Proces ws. organizacji lotu do Smoleńska. Sąd ponownie wezwał Tomasza Arabskiego
Sąd ponownie wezwał Tomasza Arabskiego na proces ws. niedopełnienia obowiązków przy organizacji lotu 10 kwietnia 2010 r. do Smoleńska. Jest on jedną z pięciu osób oskarżonych w trybie prywatnym przez rodziny ofiar katastrofy smoleńskiej.
2016-06-10, 14:24
Posłuchaj
W piątek Arabski - b. szef kancelarii premiera Donalda Tuska - nie stawił się w Sądzie Okręgowym w Warszawie, mimo sądowego wezwania sądu, który m.in. chce odebrać od niego dane osobowe. Jego obrońca mec. Andrzej Bednarczyk - tłumacząc to odległością 400 km Gdańska od Warszawy - wniósł o zrealizowanie tej czynności przez sąd w Gdańsku, gdzie oskarżony mieszka. Adwokat dołączył oświadczenie Arabskiego o jego danych osobowych i wniósł o zwolnienie go z obowiązku stawiennictwa.
Prok. Przemysław Ścibisz wniósł, by sąd ponownie wezwał Arabskiego. Poparli go pełnomocnicy oskarżycieli prywatnych.
Sąd nie uwzględnił wniosku mec. Bednarczyka o pomoc prawną sądu w Gdańsku i wezwał Arabskiego do obowiązkowego stawiennictwa na kolejną rozprawę 11 sierpnia.
- To najwyżej niedogodność, a nie przeszkoda - powiedział sędzia Hubert Gąsior o argumencie znacznej odległości miejsca zamieszkania oskarżonego od sądu. Sędzia dodał, że chodzi tu nie tylko o odebranie jego danych osobowych, ale także i wysłuchanie jego ewentualnych wyjaśnień - jeśli będzie chciał je złożyć.
REKLAMA
Sąd wniósł do stron o rozważenie rezygnacji z wzywania na rozprawy jako świadków ponad 20 osób, m.in. Donalda Tuska i Radosława Sikorskiego. Ich zeznania nie mają - według sądu - bezpośredniego związku z zarzutami aktu oskarżenia.
Zobacz specjalny serwis poświęcony katastrofie smoleńskiej >>>
10 kwietnia 2010 r. pod Smoleńskiem zginęło 96 osób, w tym prezydent Lech Kaczyński, jego małżonka, wielu wysokich urzędników państwowych i dowódców wojskowych. Polskie śledztwo do początków kwietnia prowadziła Wojskowa Prokuratura Okręgowa w Warszawie.
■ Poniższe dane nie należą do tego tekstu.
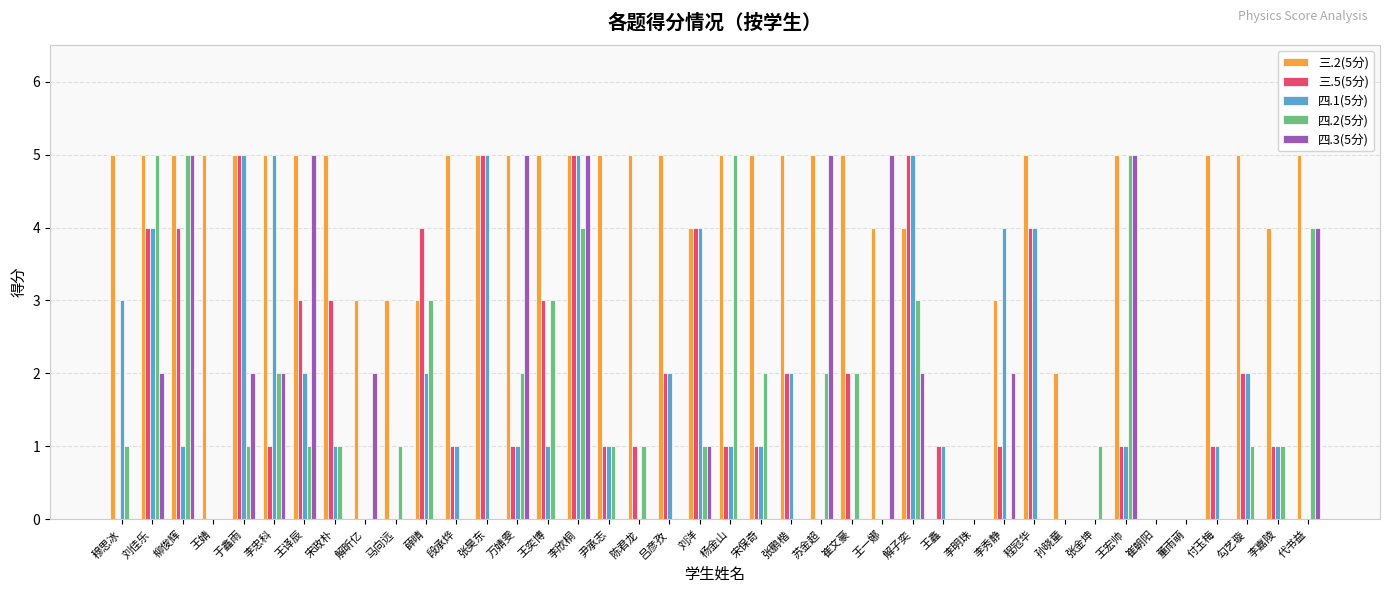

Between 李忠科 and 宋政朴, which series saw the biggest shift?

四.1(5分)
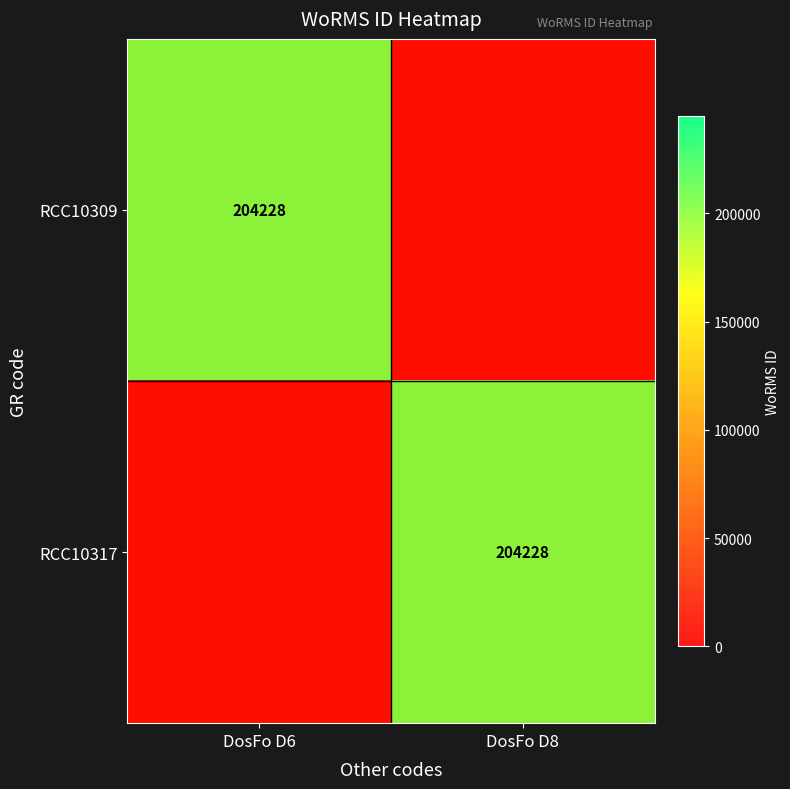

Is it true that RCC10309 equals 365621 at DosFo D6?

False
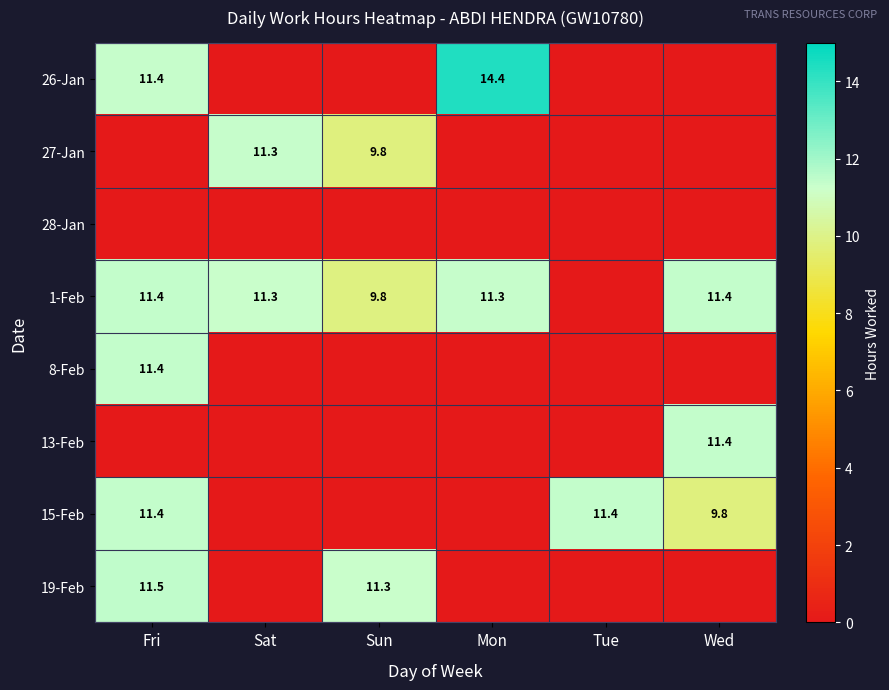

The 1-Feb series shows 9.8 at Sun. True or false?

True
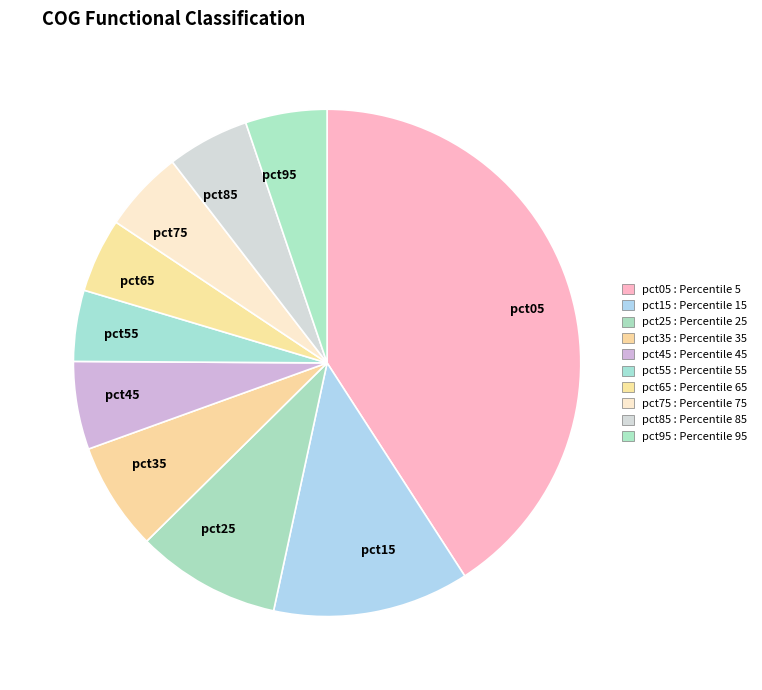

Does pct05 account for over 50% of the chart?

No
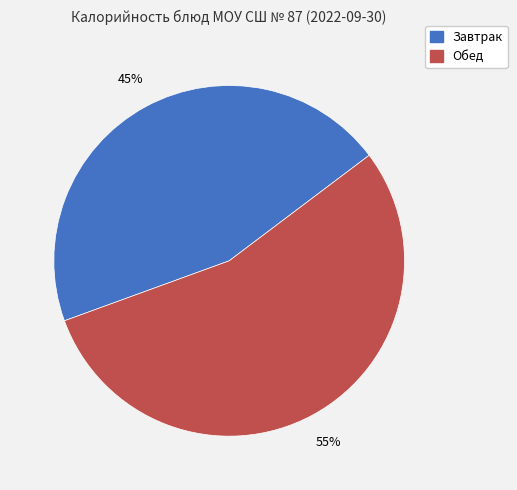

Is there a majority slice in this chart?

Yes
Postawiła ona zarzuty dwóm kontrolerom lotów ze Smoleńska (dotychczas nie zdołano im ich przedstawić) oraz dwóm oficerom z rozwiązanego po katastrofie 36. pułku lotniczego. 4 kwietnia śledztwo przejęła Prokuratura Krajowa z nowym zespołem śledczym. Własne śledztwo prowadzi strona rosyjska, która wiele razy podkreślała, że przed jego zakończeniem nie zwróci Polsce wraku Tu-154 i jego "czarnych skrzynek".